Disconnect IMMEDIATELY if you are not an authorized user!^C
!
line con 0
no modem enable
transport output telnet
line aux 0
transport output telnet
line vty 0 4
transport input telnet ssh
!
scheduler max-task-time 5000
scheduler allocate 4000 1000
scheduler interval 500
end

 

[burtsbees]

I this a typo, and perhaps you could be putting something else in the client software to authenticate???

crypto isakmp client configuration group SMSNCVNP

Should it be SMSNCVPN ? If so, then the config has it vnp, instead of vpn.
You are using the proper Diffie-Helmann group, so no problems there.

Burt

 

[Pra3tor1an]

Yes, I had a senior moment when trying to log in before my original post. I did have the group name entered incorrectly the first time. I have since regofigured it anyway. I also opened up UDP ports 500 and 4500 in order to avoid any problems with the incoming connections. I did this using the ACL list:

access-list 101 permit udp any eq isakmp host 209.168.xxx.xxx log
access-list 101 permit udp any eq non500-isakmp host 209.168.xxx.xxx log

I have also enabled logging. Thanks again for your help.

 

[zeroinfin]

First off remember your going across NAT or PAT and you need to adjust your client accordingly. It is a setting in the VPN Client for that connect. If I remember right 2 tab.

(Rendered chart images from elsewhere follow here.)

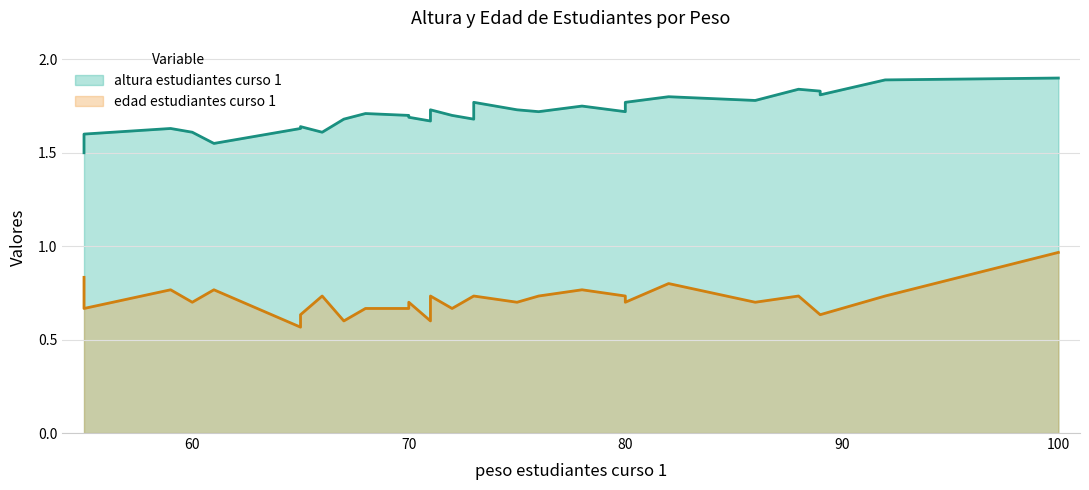

What is the difference between the maximum and minimum values in the edad estudiantes curso 1 series?

0.4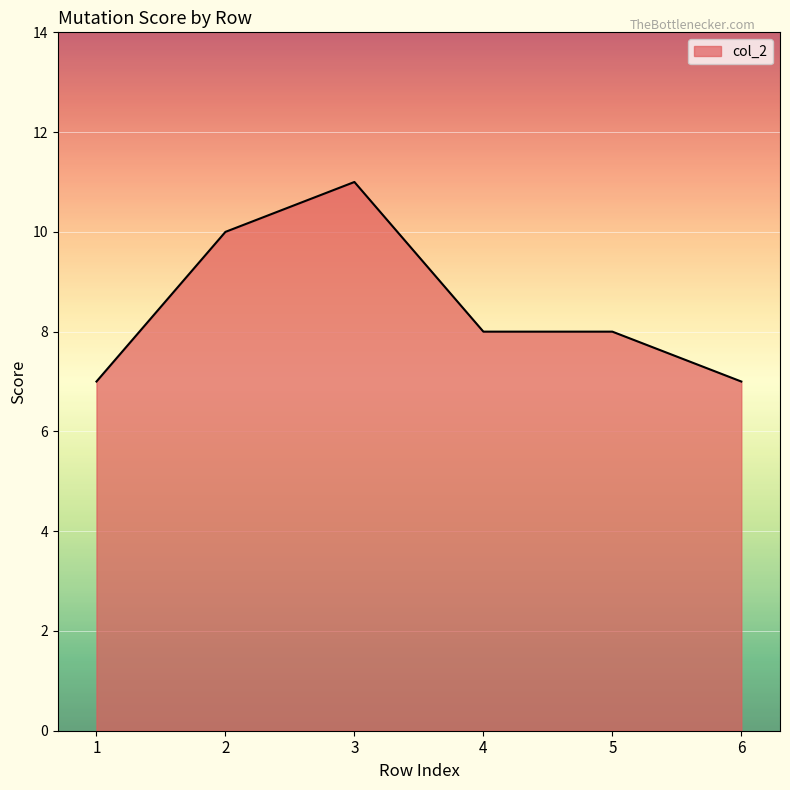

What is the sum of the values at 1 and 6?

14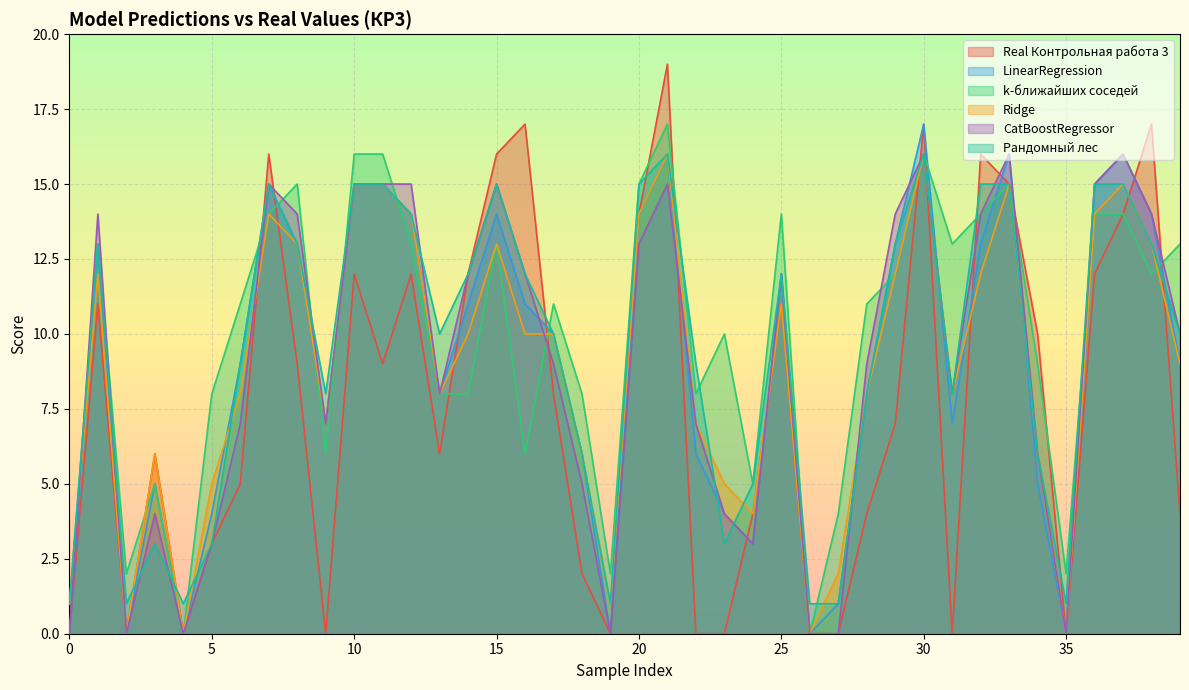

Reading left to right, transcribe all the data shown in this chart.

Real Контрольная работа 3: 0	11	0	6	0	3	5	16	9	0	12	9	12	6	12	16	17	8	2	0	14	19	0	0	4	11	0	0	4	7	17	0	16	15	10	0	12	14	17	4
LinearRegression: 0	13	0	5	0	4	9	15	13	7	15	15	14	8	11	14	11	10	6	0	14	16	6	4	3	12	0	1	8	13	17	7	13	16	5	0	15	16	14	9
k-ближайших соседей: 1	13	2	5	0	8	11	14	15	6	16	16	13	8	8	13	6	11	8	2	15	17	8	10	5	14	0	4	11	12	16	13	14	15	9	2	14	14	12	13
Ridge: 1	12	0	6	0	5	8	14	13	7	15	15	14	8	10	13	10	10	6	1	14	16	7	5	4	11	0	2	8	12	16	8	12	15	6	0	14	15	13	9
CatBoostRegressor: 0	14	0	4	0	3	7	15	14	7	15	15	15	8	12	15	12	9	5	0	13	15	7	4	3	12	0	0	9	14	16	8	14	16	6	0	15	16	14	10
Рандомный лес: 1	13	1	3	1	3	9	15	13	8	15	15	14	10	12	15	12	10	6	1	15	16	9	3	5	12	1	1	8	13	16	8	15	15	6	1	15	15	13	10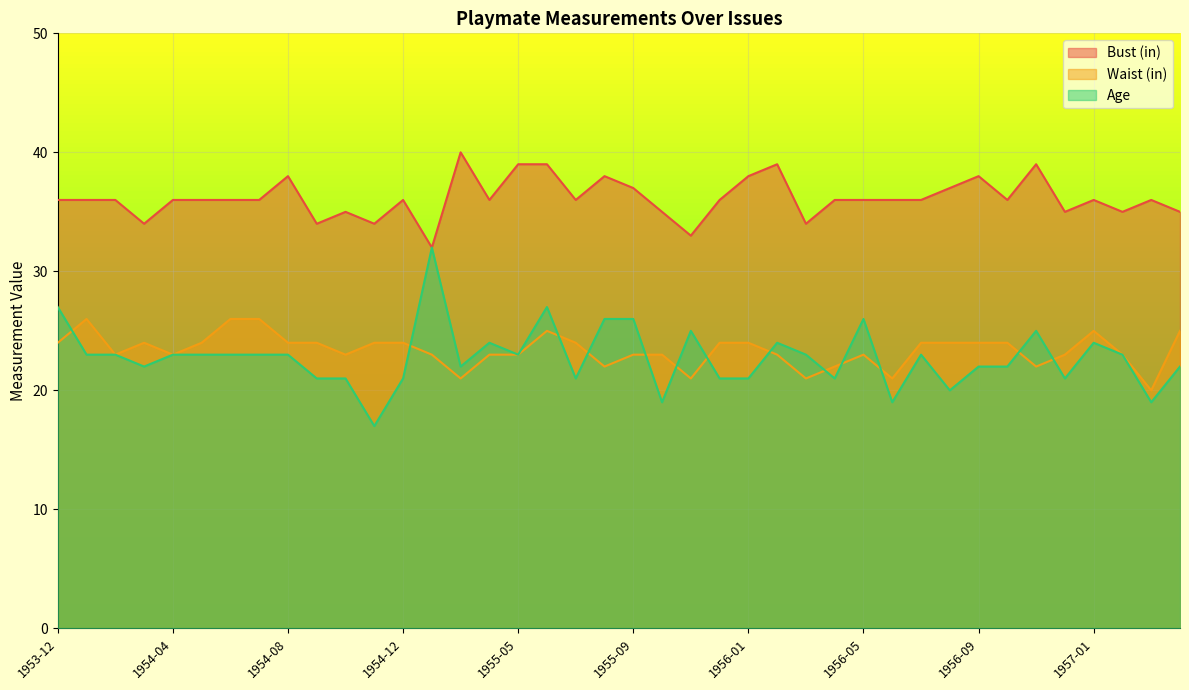

What is the highest value of the Waist (in) series?

26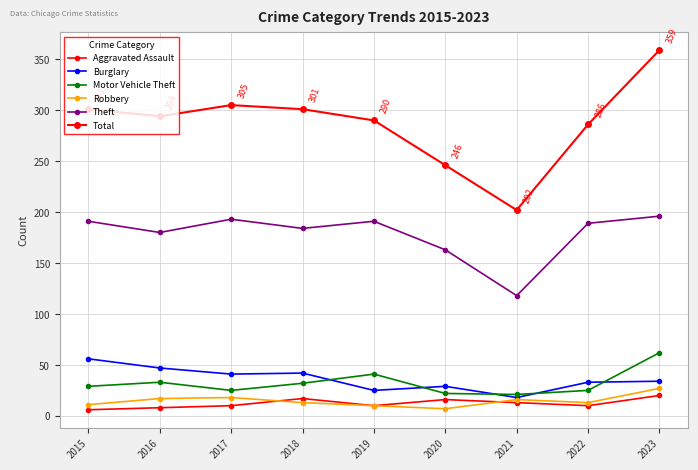

Where does the Motor Vehicle Theft series first go above 29?

2016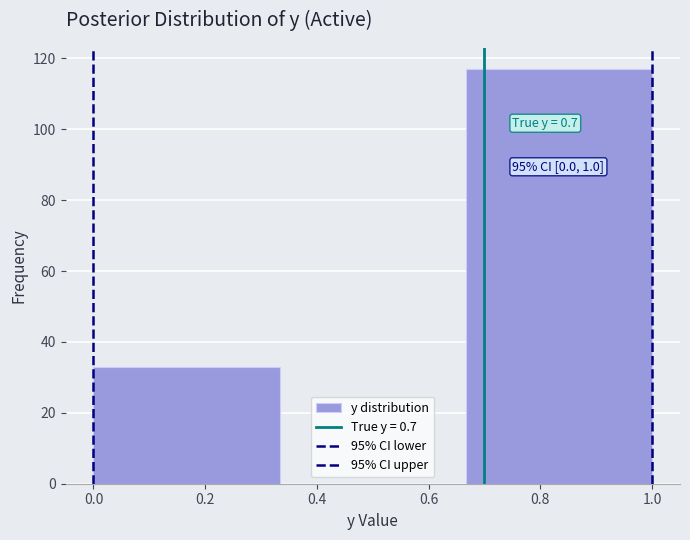

Over which range of the x-axis is the bar tallest?

0.66 to 1.00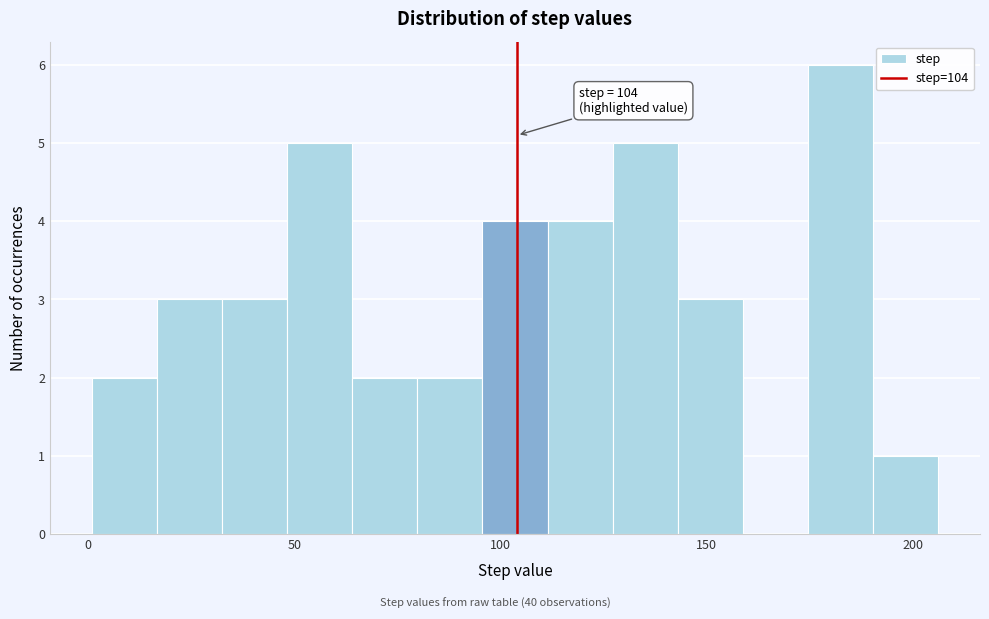

Around what value on the x-axis is the tallest bar? Give the approximate position of its centre, as read against the axis.

180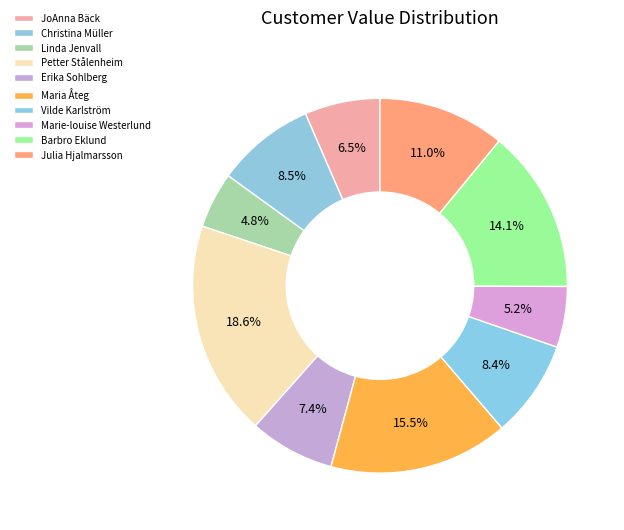

What is the smallest slice in the pie chart?

Linda Jenvall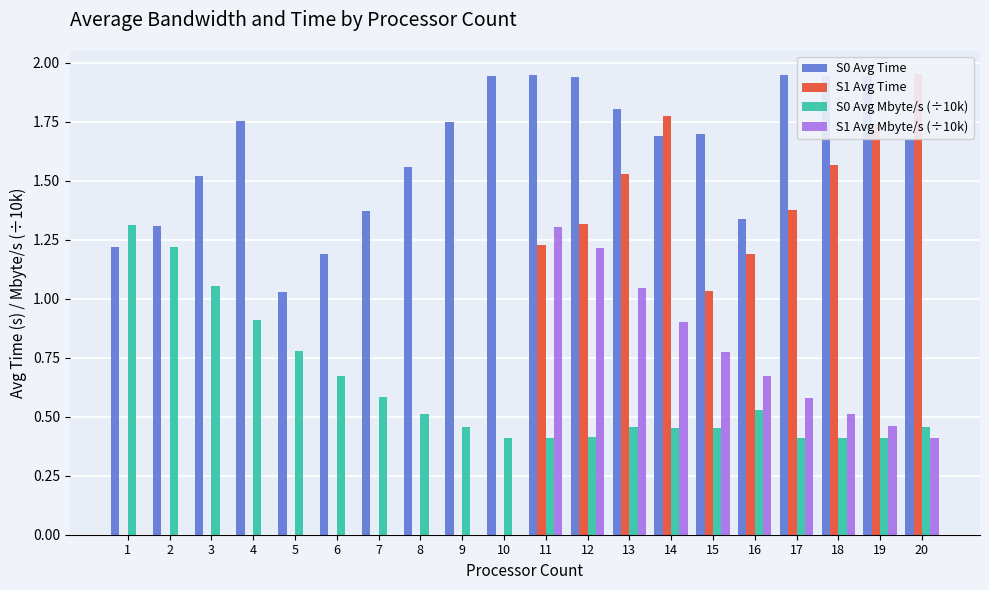

What are all the series names shown in the legend?

S0 Avg Time, S1 Avg Time, S0 Avg Mbyte/s (÷10k), S1 Avg Mbyte/s (÷10k)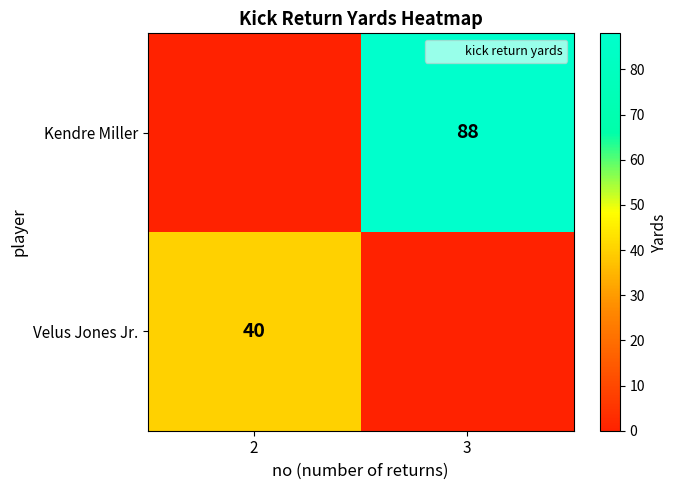

The value of Kendre Miller at 3 is 88. True or false?

True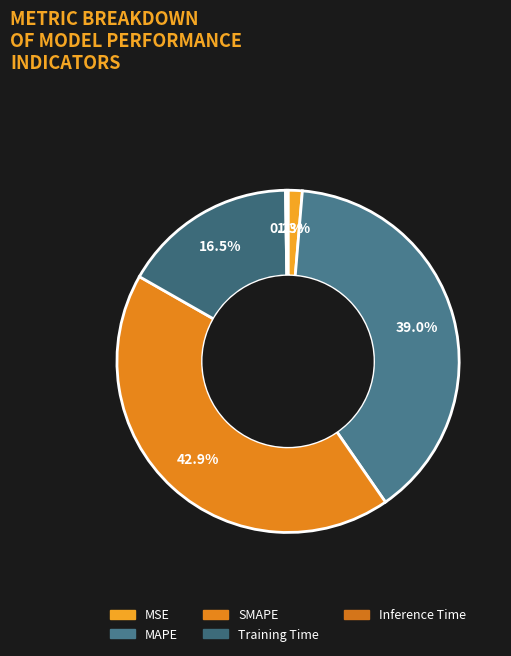

To the nearest percent, what is the difference between the Training Time and SMAPE slice percentages?

26%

Config looks fine a little to much SDM configuration but other wise your fine there.

Zeroinfin

 

[zeroinfin]

Wait a sec where is your ident NAT or NAT 0 statement. Sorry thought you were using the client. Your missing a NAT 0 statement telling the router not to NAT traffic that comes from your source to that destination.

 

[Pra3tor1an]

Hi, zeroinfin:

Thanks for your interest. Would you please explain your last a little more for this noob? Do you mean traffic that travels within the established tunnel?

 

[burtsbees]

Oh man---are you with SMS in Charlotte? I'm SMS in St. Louis! I work with Cody---you probably can figure out my name is not Burt...

Burt

 

[Pra3tor1an]

Yes, and my parents didn't punish me by naming me Pra3tor1an I am new to the Charlotte office. Guess parts of the config are a little too public. Anyway, it's nice to have the router up and fully functional, with everyone's assistance. If you want to chat about Cisco (I could use the help) or whatever, give us a call and ask for the new IT guy. I'm not sure how to send a private message (if at all possible) on this forum.

 

[burtsbees]

Will do. And don't let Travis influence you---he's a bad apple...ha ha. Just kidding.

Burt

 

[plshlpme]

so is this working for you now?

 

[Pra3tor1an]

Yes it is, pls. My users are able to VPN in after some corrections to my typos and adding the UDP protocols to the ACL list. Thanks, everyone for your help.